> [Page]
────────────────────
What information does Southwestern collect?
Southwestern collects a range of information about you. This includes:
- your name, address and contact details, including email address and telephone number;
- details of your qualifications, skills, experience, employment history, and desired salary;
- whether or not you have a disability for which the organization needs to make reasonable adjustments during the recruitment process;
- information about your entitlement to work in a particular country of employment; and
- on a voluntary basis, equal opportunities monitoring information, including information about your ethnic origin, sexual orientation, and veteran status.
The organization collects this information in a variety of ways. For example, data might be provided in the application, CVs or resumes, obtained from your passport or other identity documents, or collected through interviews or other forms of assessment, including online tests.
Southwestern will also collect personal data about you from third parties, such as references supplied by former employers, information from employment background check providers and information from criminal records checks. The organization will seek information from third parties only once a verbal job offer to you has been made and will inform you that it is doing so.
────────────────────
> [Written request 1]
From the Southwestern notice, list each kind of information that Southwestern says it will collect from third parties.
> [Written request 2]
Reproduce the Southwestern notice word for word from "Southwestern collects a" to "and veteran status.".

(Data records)
────────────────────
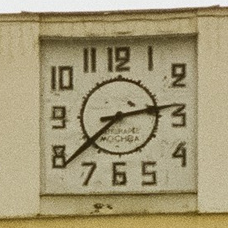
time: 2:38
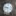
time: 9:28
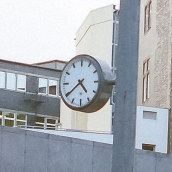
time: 4:39
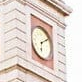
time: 6:10
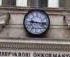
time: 9:16
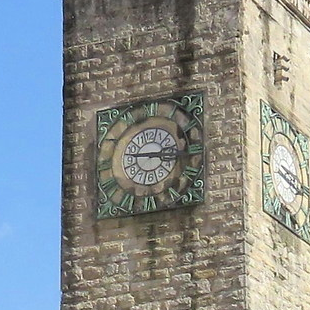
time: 2:46
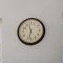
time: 11:32
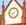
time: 8:38
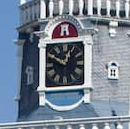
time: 12:49
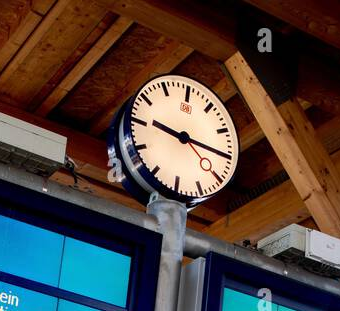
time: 9:15
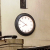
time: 7:50
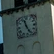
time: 11:24
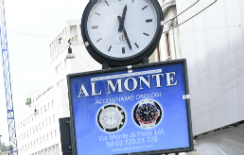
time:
────────────────────
> [Correct answer 1]
- References supplied by former employers
- Information from employment background check providers
- Information from criminal records checks

> [Correct answer 2]
Southwestern collects a range of information about you. This includes:
- your name, address and contact details, including email address and telephone number;
- details of your qualifications, skills, experience, employment history, and desired salary;
- whether or not you have a disability for which the organization needs to make reasonable adjustments during the recruitment process;
- information about your entitlement to work in a particular country of employment; and
- on a voluntary basis, equal opportunities monitoring information, including information about your ethnic origin, sexual orientation, and veteran status.